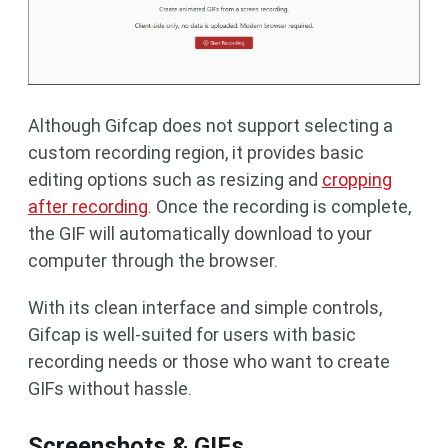
Although Gifcap does not support selecting a
custom recording region, it provides basic
editing options such as resizing and
cropping
after recording
. Once the recording is complete,
the GIF will automatically download to your
computer through the browser.
With its clean interface and simple controls,
Gifcap is well-suited for users with basic
recording needs or those who want to create
GIFs without hassle.
Screenshots & GIFs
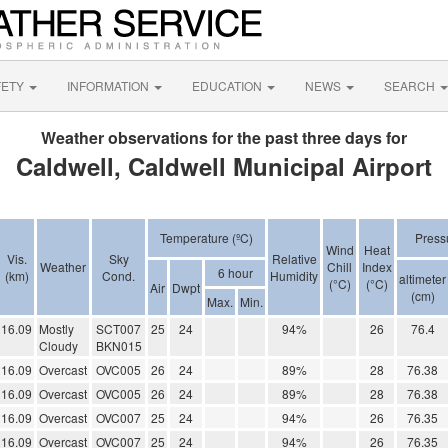
FETY
INFORMATION
EDUCATION
NEWS
SEARCH
Weather observations for the past three days for
Caldwell, Caldwell Municipal Airport
Temperature (ºC)
Press
Wind
Heat
Vis.
Sky
Relative
Weather
Chill
Index
6 hour
(km)
Cond.
Humidity
altimeter
(°C)
(°C)
Air
Dwpt
(cm)
Max.
Min.
16.09
Mostly
SCT007
25
24
94%
26
76.4
Cloudy
BKN015
16.09
Overcast
OVC005
26
24
89%
28
76.38
16.09
Overcast
OVC005
26
24
89%
28
76.38
16.09
Overcast
OVC007
25
24
94%
26
76.35
16.09
Overcast
OVC007
25
24
94%
26
76.35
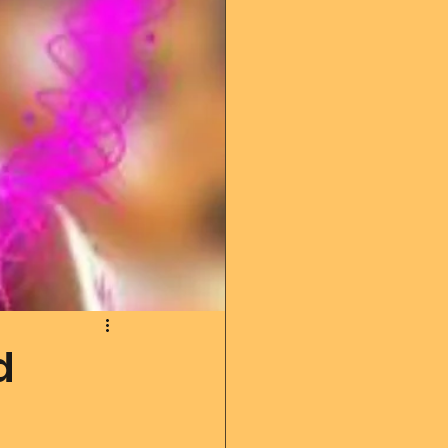
 diary
God's Reading
Angel messages
d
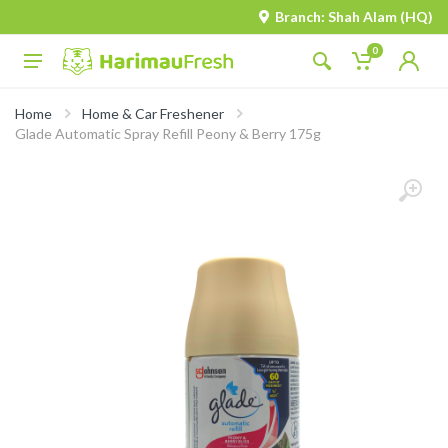
Branch: Shah Alam (HQ)
0
Home
Home & Car Freshener
Glade Automatic Spray Refill Peony & Berry 175g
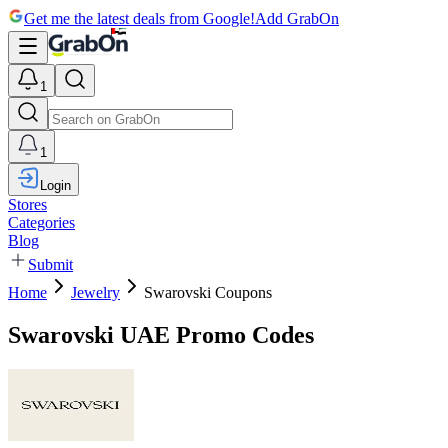
Get me the latest deals from Google!
Add GrabOn
1
1
Login
Stores
Categories
Blog
Submit
Home
Jewelry
Swarovski Coupons
Swarovski UAE Promo Codes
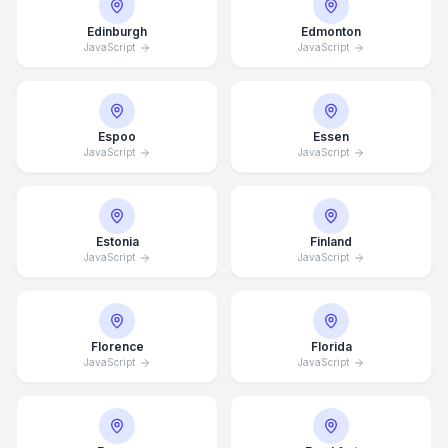
Edinburgh
Edmonton
JavaScript
JavaScript
Espoo
Essen
JavaScript
JavaScript
Estonia
Finland
JavaScript
JavaScript
Florence
Florida
JavaScript
JavaScript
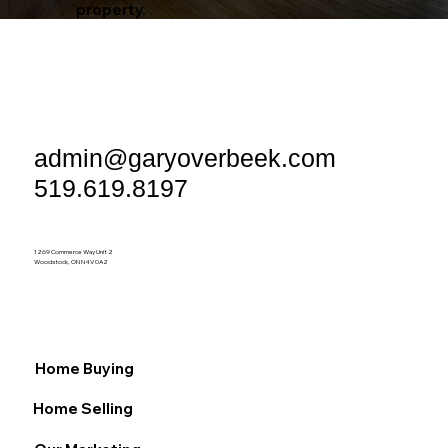
property.
admin@garyoverbeek.com
519.619.8197
1269 Commerce Way Unit 2
Woodstock, ON N4V 0A2
Home Buying
Home Selling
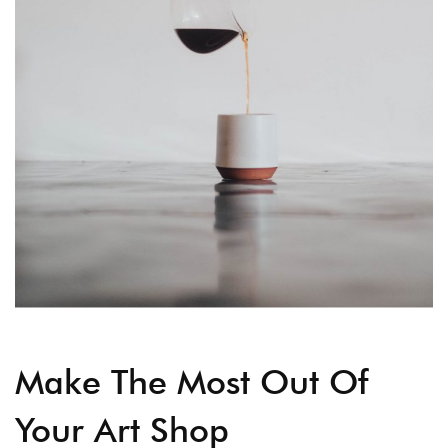
Make The Most Out Of
Your Art Shop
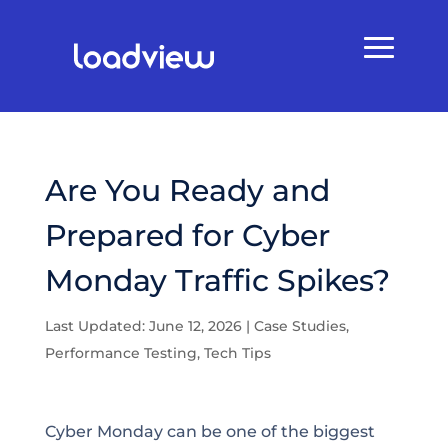
Are You Ready and
Prepared for Cyber
Monday Traffic Spikes?
Last Updated: June 12, 2026
|
Case Studies
,
Performance Testing
,
Tech Tips
Cyber Monday can be one of the biggest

YOUR GOAL
Copy out all the text in the records above, line for line and unchanged. Leave out the lines that only mark where a picture goes.

RESPONSE
Although Gifcap does not support selecting a
custom recording region, it provides basic
editing options such as resizing and
cropping
after recording
. Once the recording is complete,
the GIF will automatically download to your
computer through the browser.
With its clean interface and simple controls,
Gifcap is well-suited for users with basic
recording needs or those who want to create
GIFs without hassle.
Screenshots & GIFs
FETY
INFORMATION
EDUCATION
NEWS
SEARCH
Weather observations for the past three days for
Caldwell, Caldwell Municipal Airport
Temperature (ºC)
Press
Wind
Heat
Vis.
Sky
Relative
Weather
Chill
Index
6 hour
(km)
Cond.
Humidity
altimeter
(°C)
(°C)
Air
Dwpt
(cm)
Max.
Min.
16.09
Mostly
SCT007
25
24
94%
26
76.4
Cloudy
BKN015
16.09
Overcast
OVC005
26
24
89%
28
76.38
16.09
Overcast
OVC005
26
24
89%
28
76.38
16.09
Overcast
OVC007
25
24
94%
26
76.35
16.09
Overcast
OVC007
25
24
94%
26
76.35
 diary
God's Reading
Angel messages
d
Branch: Shah Alam (HQ)
0
Home
Home & Car Freshener
Glade Automatic Spray Refill Peony & Berry 175g
Get me the latest deals from Google!
Add GrabOn
1
1
Login
Stores
Categories
Blog
Submit
Home
Jewelry
Swarovski Coupons
Swarovski UAE Promo Codes
Edinburgh
Edmonton
JavaScript
JavaScript
Espoo
Essen
JavaScript
JavaScript
Estonia
Finland
JavaScript
JavaScript
Florence
Florida
JavaScript
JavaScript
property.
admin@garyoverbeek.com
519.619.8197
1269 Commerce Way Unit 2
Woodstock, ON N4V 0A2
Home Buying
Home Selling
Make The Most Out Of
Your Art Shop
Are You Ready and
Prepared for Cyber
Monday Traffic Spikes?
Last Updated: June 12, 2026
|
Case Studies
,
Performance Testing
,
Tech Tips
Cyber Monday can be one of the biggest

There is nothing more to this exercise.